March has already been a busy month for the biomanufacturing technology sector and here is in-Pharmatechnologist.com’s round-up of some of the developments so far.
First up is Merck Millipore which has expanded its Mobius CellReady bioreactor range with a 50L single-use stirred tank bioreactor designed to cater for pilot-scale mammalian cell culture process development projects.
Paul Chapman, VP Biopharm Process Solutions at the firm, said: “With this introduction, biopharmaceutical manufacturers now have a wider range of scalable single-use bioreactors offered by Merck Millipore, from three to two hundred liters.”
In terms of specifications the new reactor features Merck Millipore’s SensorReady process monitoring technology and what the firm claims is a process container with a 'unique' rigid base and top panel design that “enables simple, reliable and robust installation.”

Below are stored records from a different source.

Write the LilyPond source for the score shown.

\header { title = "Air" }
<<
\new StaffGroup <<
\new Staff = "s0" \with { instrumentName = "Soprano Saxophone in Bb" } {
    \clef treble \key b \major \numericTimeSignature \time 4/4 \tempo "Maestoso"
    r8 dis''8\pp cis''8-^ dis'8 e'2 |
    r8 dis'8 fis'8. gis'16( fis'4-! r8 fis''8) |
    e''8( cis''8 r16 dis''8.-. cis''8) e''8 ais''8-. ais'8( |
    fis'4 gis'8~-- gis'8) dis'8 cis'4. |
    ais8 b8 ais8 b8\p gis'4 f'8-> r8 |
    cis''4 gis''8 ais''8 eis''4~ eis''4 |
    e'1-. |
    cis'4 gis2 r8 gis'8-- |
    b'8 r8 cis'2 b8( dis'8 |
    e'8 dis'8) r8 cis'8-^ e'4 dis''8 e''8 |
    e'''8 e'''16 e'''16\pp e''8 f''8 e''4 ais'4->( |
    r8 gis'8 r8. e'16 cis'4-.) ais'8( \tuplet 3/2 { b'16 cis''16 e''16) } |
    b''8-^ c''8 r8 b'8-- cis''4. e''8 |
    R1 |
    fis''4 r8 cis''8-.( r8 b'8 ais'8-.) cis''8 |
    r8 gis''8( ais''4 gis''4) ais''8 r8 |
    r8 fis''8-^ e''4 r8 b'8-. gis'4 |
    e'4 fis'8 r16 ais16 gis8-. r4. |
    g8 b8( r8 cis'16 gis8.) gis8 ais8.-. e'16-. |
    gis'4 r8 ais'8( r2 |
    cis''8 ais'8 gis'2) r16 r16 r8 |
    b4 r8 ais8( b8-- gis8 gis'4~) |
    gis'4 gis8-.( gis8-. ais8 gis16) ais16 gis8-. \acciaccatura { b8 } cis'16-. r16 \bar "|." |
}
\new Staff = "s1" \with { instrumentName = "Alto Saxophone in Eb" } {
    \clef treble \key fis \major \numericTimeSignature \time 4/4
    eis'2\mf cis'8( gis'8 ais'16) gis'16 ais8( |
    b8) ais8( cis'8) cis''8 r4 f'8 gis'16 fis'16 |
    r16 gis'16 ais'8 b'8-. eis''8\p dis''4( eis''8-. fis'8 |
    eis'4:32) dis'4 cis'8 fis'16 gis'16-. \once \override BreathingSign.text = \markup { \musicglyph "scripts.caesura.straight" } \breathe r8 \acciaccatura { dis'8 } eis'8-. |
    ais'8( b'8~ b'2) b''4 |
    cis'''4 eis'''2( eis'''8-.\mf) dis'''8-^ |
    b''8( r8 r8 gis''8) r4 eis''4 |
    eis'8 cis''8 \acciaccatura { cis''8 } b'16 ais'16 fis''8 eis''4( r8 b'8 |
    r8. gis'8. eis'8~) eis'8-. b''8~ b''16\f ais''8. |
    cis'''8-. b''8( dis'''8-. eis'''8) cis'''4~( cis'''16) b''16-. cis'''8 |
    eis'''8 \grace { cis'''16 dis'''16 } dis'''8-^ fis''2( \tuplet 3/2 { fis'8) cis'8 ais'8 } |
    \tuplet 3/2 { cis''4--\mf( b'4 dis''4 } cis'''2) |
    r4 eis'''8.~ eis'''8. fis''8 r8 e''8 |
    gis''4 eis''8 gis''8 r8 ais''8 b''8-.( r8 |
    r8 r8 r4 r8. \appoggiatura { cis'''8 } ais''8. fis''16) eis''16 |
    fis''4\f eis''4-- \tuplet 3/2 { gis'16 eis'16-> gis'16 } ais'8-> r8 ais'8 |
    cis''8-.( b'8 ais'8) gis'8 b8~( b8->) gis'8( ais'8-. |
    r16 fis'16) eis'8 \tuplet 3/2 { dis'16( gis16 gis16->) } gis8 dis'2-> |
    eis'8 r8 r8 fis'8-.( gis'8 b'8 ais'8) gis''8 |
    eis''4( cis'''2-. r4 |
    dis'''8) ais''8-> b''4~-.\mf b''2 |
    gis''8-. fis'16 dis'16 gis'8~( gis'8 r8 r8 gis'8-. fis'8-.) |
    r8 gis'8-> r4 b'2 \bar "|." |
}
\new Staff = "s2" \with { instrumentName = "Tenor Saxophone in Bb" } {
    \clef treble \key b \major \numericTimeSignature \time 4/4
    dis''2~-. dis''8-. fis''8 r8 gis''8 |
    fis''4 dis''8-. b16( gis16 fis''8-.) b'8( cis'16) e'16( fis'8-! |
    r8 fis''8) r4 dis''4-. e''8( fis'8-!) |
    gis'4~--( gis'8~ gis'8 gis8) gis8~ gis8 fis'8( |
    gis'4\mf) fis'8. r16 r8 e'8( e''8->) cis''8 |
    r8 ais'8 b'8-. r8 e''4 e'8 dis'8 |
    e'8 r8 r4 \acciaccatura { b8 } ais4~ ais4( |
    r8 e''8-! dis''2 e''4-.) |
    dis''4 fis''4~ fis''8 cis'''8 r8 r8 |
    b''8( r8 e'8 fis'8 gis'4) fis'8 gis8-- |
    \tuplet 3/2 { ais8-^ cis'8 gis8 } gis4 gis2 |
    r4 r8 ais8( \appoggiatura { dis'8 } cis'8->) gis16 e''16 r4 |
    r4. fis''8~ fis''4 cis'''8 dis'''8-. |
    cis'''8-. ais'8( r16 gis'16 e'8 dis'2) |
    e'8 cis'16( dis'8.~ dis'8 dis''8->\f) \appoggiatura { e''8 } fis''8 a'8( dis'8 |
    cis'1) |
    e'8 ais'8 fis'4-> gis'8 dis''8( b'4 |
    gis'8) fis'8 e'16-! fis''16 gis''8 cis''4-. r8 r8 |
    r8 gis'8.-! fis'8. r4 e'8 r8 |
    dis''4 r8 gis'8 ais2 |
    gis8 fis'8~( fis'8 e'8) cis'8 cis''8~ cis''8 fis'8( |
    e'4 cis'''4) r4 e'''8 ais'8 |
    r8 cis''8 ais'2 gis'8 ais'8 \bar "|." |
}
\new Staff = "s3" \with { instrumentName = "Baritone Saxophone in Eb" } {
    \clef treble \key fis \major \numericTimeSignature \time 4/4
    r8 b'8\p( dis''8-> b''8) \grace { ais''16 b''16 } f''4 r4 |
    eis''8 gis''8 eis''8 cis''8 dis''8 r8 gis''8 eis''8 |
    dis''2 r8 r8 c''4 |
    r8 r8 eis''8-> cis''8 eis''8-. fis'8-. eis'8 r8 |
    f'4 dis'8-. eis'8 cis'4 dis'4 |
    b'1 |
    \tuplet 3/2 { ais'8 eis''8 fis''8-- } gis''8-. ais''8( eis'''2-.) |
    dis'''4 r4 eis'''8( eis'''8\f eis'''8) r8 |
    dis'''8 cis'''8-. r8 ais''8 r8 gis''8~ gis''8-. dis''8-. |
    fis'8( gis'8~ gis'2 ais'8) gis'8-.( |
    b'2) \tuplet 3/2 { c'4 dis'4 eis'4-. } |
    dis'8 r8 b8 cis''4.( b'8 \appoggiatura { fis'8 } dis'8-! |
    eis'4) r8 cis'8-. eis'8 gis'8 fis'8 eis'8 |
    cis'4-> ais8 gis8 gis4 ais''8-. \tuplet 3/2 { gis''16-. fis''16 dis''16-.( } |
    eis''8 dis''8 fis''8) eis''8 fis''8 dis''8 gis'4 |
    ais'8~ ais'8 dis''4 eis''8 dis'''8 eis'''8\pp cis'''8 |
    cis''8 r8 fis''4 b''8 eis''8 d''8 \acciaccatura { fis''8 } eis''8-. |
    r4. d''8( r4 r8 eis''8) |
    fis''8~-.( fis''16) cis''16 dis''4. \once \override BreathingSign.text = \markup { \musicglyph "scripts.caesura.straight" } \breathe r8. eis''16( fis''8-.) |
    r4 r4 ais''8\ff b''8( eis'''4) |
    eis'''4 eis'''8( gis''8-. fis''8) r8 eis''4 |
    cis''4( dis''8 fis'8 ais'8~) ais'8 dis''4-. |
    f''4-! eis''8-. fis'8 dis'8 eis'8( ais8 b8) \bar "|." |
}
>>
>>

Elsewhere Merck Millipore – or EMD Millipore as the firm is known in the US – has also expanded its reagents offering with the launch of CellPrime – a recombinant human lysozyme designed to improve protein recovery in E.coli-based biomanufacturing systems.
The firm claims its product delivers a five-fold increase in recovery efficiency compared with animal-derived lysozymes, which cell culture product manager Janmeet Anant said will help reduce costs and improve quality.
“Use of animal-derived lysozyme for extracting protein therapeutics has significant drawbacks, including high lot-to-lot variation,” he said, adding that – in contrast - recombinant human lysozyme is a more active in terms of cell lysis reagent and more consistent by virtue of being recombinant.
GE expands China training centre
Moving on to Shanghai, China where GE Healthcare has expanded the number of courses available at its ‘Fast Trak’ biomanufacturing training centre by adding a variety of new manufacturing platforms including cellular imaging technologies and tools for protein interaction studies.
The facility will also provide local manufacturers with bioprocess development services to help customers optimise manufacturing process.
Kieran Murphy, CEO of GE Healthcare Life Sciences, told attendees at the opening ceremony that: “The Chinese government has identified the development of the biopharmaceutical industry as one of the pillar industries in the country’s 12th 5 year plan of state, and our new investments here in Shanghai are aligned with that.“
GE offers similar training programmes at centres around the world, the most recently established of is in Singapore in collaboration with Ngee Ann Polytechnic.
In other GE biotechnology news the firm has launched a new affinity resin for antibody fragment purification that it developed in partnership with Netherlands- based antibody specialist BAC BV.
The resin – LambdaFabSelect - is a designed tool for the GMP-regulated purification of antibodies and fragments that contain a lambda light chain, which are the focus of much drug industry attention at the moment as they are generally better at penetrating cells than ‘complete’ antibodies.
The launch follows the pattern GE set when it brought KappaSelect - an affinity resin developed in an earlier collaboration with BAC – to the market as a means of purifying antibody fragments containing the kappa light chain.
GEA to buy aseptic valve specialist
And finally still in Europe, GEA Group which has bought Switzerland-based aseptic and hygienic value supplier Aseptomag.
The deal – worth CHF19.5m (€16.1m) – will see Aseptomag portfolio of valve techynologies and 35-strong workforce join GEA’s mechanical equipment segment.
GEA said the acquisition will expand its expertise in the fast-growing area of sterile and aseptic applications and increase its components offering in the food and pharmaceutical markets.
Board member Niels Graugaard said: “Aseptomag is a strong addition to our existing product portfolio. Our worldwide sales network offers new market opportunities for Aseptomag products."